TASK DESCRIPTION: Only the lines from the one containing "in how execution" through the one containing "all within one" should be printed, exactly as they appear below, with both ends included.

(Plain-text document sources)
>>>>

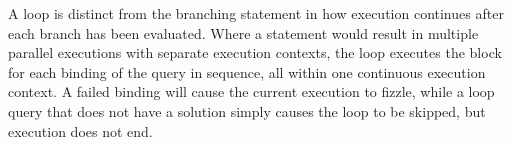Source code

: A  loop is distinct from the branching  statement in how execution
continues after each branch has been evaluated. Where a  statement would
result in multiple parallel executions with separate execution contexts, the
 loop executes the block for each binding of the query in sequence,
all within one continuous execution context. A failed  binding will cause
the current execution to fizzle, while a  loop query that does not
have a solution simply causes the loop to be skipped, but execution does not end.
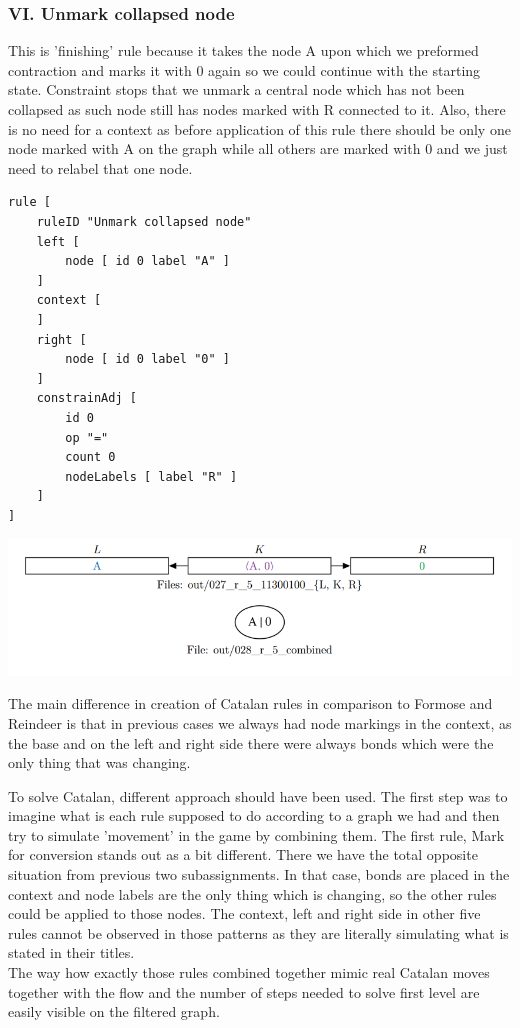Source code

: \documentclass[a4paper,10pt,titlepage]{report}
\begin{document}
\subsubsection{VI. Unmark collapsed node}

This is 'finishing' rule because it takes the node A upon which we preformed contraction and marks it with 0 again so we could continue with the starting state. Constraint stops that we unmark a central node which has not been collapsed as such node still has nodes marked with R connected to it. Also, there is no need for a context as before application of this rule there should be only one node marked with A on the graph while all others are marked with 0 and we just need to relabel that one node. 

\begin{lstlisting}
rule [
	ruleID "Unmark collapsed node"
	left [
		node [ id 0 label "A" ]
	]
	context [
	]
	right [
		node [ id 0 label "0" ]
	]
	constrainAdj [
		id 0
		op "="
		count 0
		nodeLabels [ label "R" ]
	]
]
\end{lstlisting}

\vspace{10mm}
\includegraphics[scale=0.7]{vi.png}
\vspace{10mm}

The main difference in creation of Catalan rules in comparison to Formose and Reindeer is that in previous cases we always had node markings in the context, as the base and on the left and right side there were always bonds which were the only thing that was changing. 

To solve Catalan, different approach should have been used. The first step was to imagine what is each rule supposed to do according to a graph we had and then try to simulate 'movement' in the game by combining them. The first rule, Mark for conversion stands out as a bit different. There we have the total opposite situation from previous two subassignments. In that case, bonds are placed in the context and node labels are the only thing which is changing, so the other rules could be applied to those nodes. The context, left and right side in other five rules cannot be observed in those patterns as they are literally simulating what is stated in their titles.
\\
The way how exactly those rules combined together mimic real Catalan moves together with the flow and the number of steps needed to solve first level are easily visible on the filtered graph. 
\end{document}
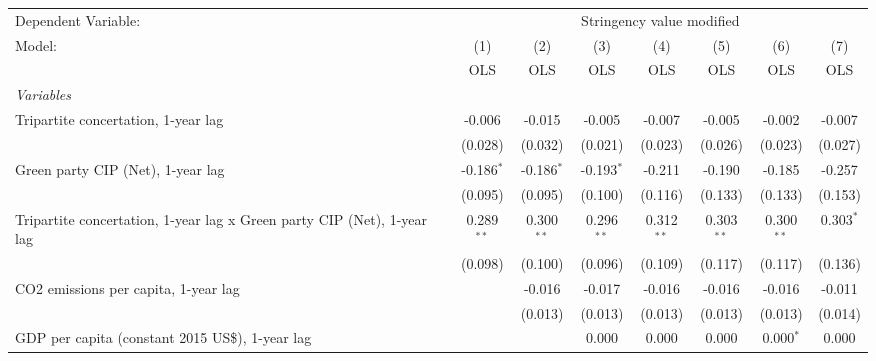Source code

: 
\begingroup
\centering
\begin{tabular}{lccccccc}
   \toprule
   Dependent Variable: & \multicolumn{7}{c}{Stringency value modified}\\
   Model:                                                                  & (1)          & (2)          & (3)          & (4)          & (5)          & (6)          & (7)\\  
                                                                           &  OLS         & OLS          & OLS          & OLS          & OLS          & OLS          & OLS\\  
   \midrule
   \emph{Variables}\\
   Tripartite concertation, 1-year lag                                     & -0.006       & -0.015       & -0.005       & -0.007       & -0.005       & -0.002       & -0.007\\   
                                                                           & (0.028)      & (0.032)      & (0.021)      & (0.023)      & (0.026)      & (0.023)      & (0.027)\\   
   Green party CIP (Net), 1-year lag                                       & -0.186$^{*}$ & -0.186$^{*}$ & -0.193$^{*}$ & -0.211       & -0.190       & -0.185       & -0.257\\   
                                                                           & (0.095)      & (0.095)      & (0.100)      & (0.116)      & (0.133)      & (0.133)      & (0.153)\\   
   Tripartite concertation, 1-year lag x Green party CIP (Net), 1-year lag & 0.289$^{**}$ & 0.300$^{**}$ & 0.296$^{**}$ & 0.312$^{**}$ & 0.303$^{**}$ & 0.300$^{**}$ & 0.303$^{*}$\\   
                                                                           & (0.098)      & (0.100)      & (0.096)      & (0.109)      & (0.117)      & (0.117)      & (0.136)\\   
   CO2 emissions per capita, 1-year lag                                    &              & -0.016       & -0.017       & -0.016       & -0.016       & -0.016       & -0.011\\   
                                                                           &              & (0.013)      & (0.013)      & (0.013)      & (0.013)      & (0.013)      & (0.014)\\   
   GDP per capita (constant 2015 US\$), 1-year lag                         &              &              & 0.000        & 0.000        & 0.000        & 0.000$^{*}$  & 0.000\\   

\end{tabular}
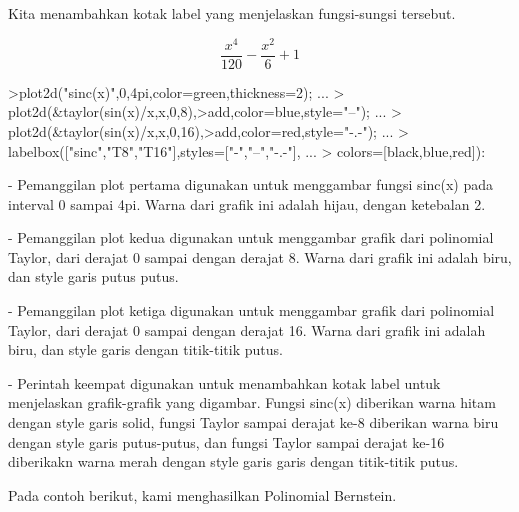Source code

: \documentclass[a4paper,10pt]{article}
\begin{document}
\begin{eulernotebook}
\begin{eulercomment}
\begin{eulercomment}
\begin{eulercomment}
\begin{eulercomment}
\begin{eulercomment}
\begin{eulercomment}
\begin{eulercomment}
Kita menambahkan kotak label yang menjelaskan fungsi-sungsi tersebut.
\end{eulercomment}
\begin{eulerformula}
\[
\frac{x^4}{120}-\frac{x^2}{6}+1
\]
\end{eulerformula}
\begin{eulerprompt}
>plot2d("sinc(x)",0,4pi,color=green,thickness=2); ...
>  plot2d(&taylor(sin(x)/x,x,0,8),>add,color=blue,style="--"); ...
>  plot2d(&taylor(sin(x)/x,x,0,16),>add,color=red,style="-.-"); ...
>  labelbox(["sinc","T8","T16"],styles=["-","--","-.-"], ...
>    colors=[black,blue,red]):
\end{eulerprompt}
\begin{eulercomment}
- Pemanggilan plot pertama digunakan untuk menggambar fungsi sinc(x)
pada interval 0 sampai 4pi. Warna dari grafik ini adalah hijau, dengan
ketebalan 2.

- Pemanggilan plot kedua digunakan untuk menggambar grafik dari
polinomial Taylor, dari derajat 0 sampai dengan derajat 8. Warna dari
grafik ini adalah biru, dan style garis putus putus.

- Pemanggilan plot ketiga digunakan untuk menggambar grafik dari
polinomial Taylor, dari derajat 0 sampai dengan derajat 16. Warna dari
grafik ini adalah biru, dan style garis dengan titik-titik putus.

- Perintah keempat digunakan untuk menambahkan kotak label untuk
menjelaskan grafik-grafik yang digambar. Fungsi sinc(x) diberikan
warna hitam dengan style garis solid, fungsi Taylor sampai derajat
ke-8 diberikan warna biru dengan style garis putus-putus, dan fungsi
Taylor sampai derajat ke-16 diberikakn warna merah dengan style garis
garis dengan titik-titik putus.

Pada contoh berikut, kami menghasilkan Polinomial Bernstein.


\end{eulercomment}
\end{eulercomment}
\end{eulercomment}
\end{eulercomment}
\end{eulercomment}
\end{eulercomment}
\end{eulercomment}
\end{eulernotebook}
\end{document}
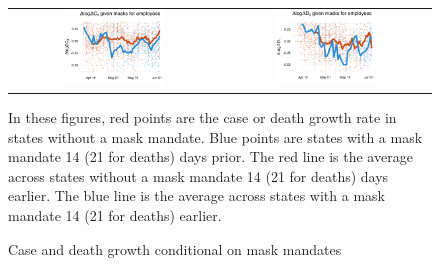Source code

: \documentclass[3p, longtitle]{elsarticle}
\theoremstyle{definition}
\begin{document}
\clearpage
\begin{figure}[ht]
  \caption{Case and death growth conditional on mask mandates \label{fig:masks}}\vspace{0.2cm}
 \begin{minipage}{\linewidth}
    \centering
    \begin{tabular}{cc}
      \includegraphics[width=0.5\textwidth]{tables_and_figures/pmaskbus-cases-14}
      &
        \includegraphics[width=0.5\textwidth]{tables_and_figures/pmaskbus-deaths-21}
    \end{tabular}
    \begin{flushleft}
      \scriptsize In these figures, red points are the case or death
      growth rate in states without a mask mandate. Blue points are
      states with a mask mandate 14 (21 for deaths) days prior. The
      red line is the average across states without a mask mandate 14
      (21 for deaths) days earlier. The blue line is the average
      across states with a mask mandate 14 (21 for deaths) earlier.
    \end{flushleft}
  \end{minipage}%
\end{figure}
\end{document}
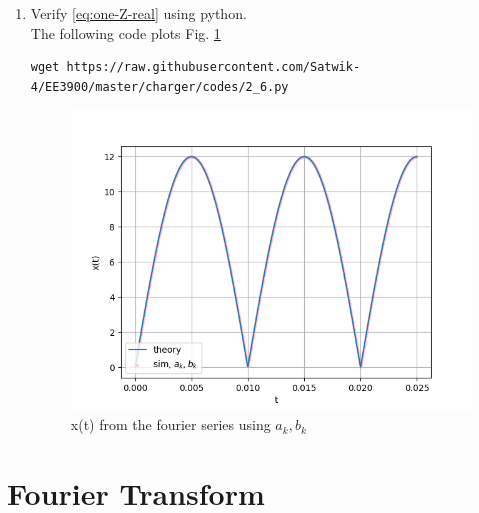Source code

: \documentclass[journal,12pt,twocolumn]{IEEEtran}
\renewcommand\thesection{\arabic{section}}
\begin{document}
\begin{enumerate}[label=\thesection.\arabic*,ref=\thesection.\theenumi]
	
\item Verify 
\eqref{eq:one-Z-real}
using python.
\\\solution The following code plots Fig. \ref{fig:xt-sim-ab}
	\begin{lstlisting}
wget https://raw.githubusercontent.com/Satwik-4/EE3900/master/charger/codes/2_6.py
\end{lstlisting}
	\begin{figure}[h!]
	    \centering
	    \includegraphics[width=\columnwidth]{figures/xt-sim-ab.png}
	    \caption{x(t) from the fourier series using $a_k, b_k$}
	    \label{fig:xt-sim-ab}
	\end{figure}
\end{enumerate}
\section{Fourier Transform}

 
\end{document}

<<<<

RESPONSE AREA:
: A  loop is distinct from the branching  statement in how execution
continues after each branch has been evaluated. Where a  statement would
result in multiple parallel executions with separate execution contexts, the
 loop executes the block for each binding of the query in sequence,
all within one continuous execution context. A failed  binding will cause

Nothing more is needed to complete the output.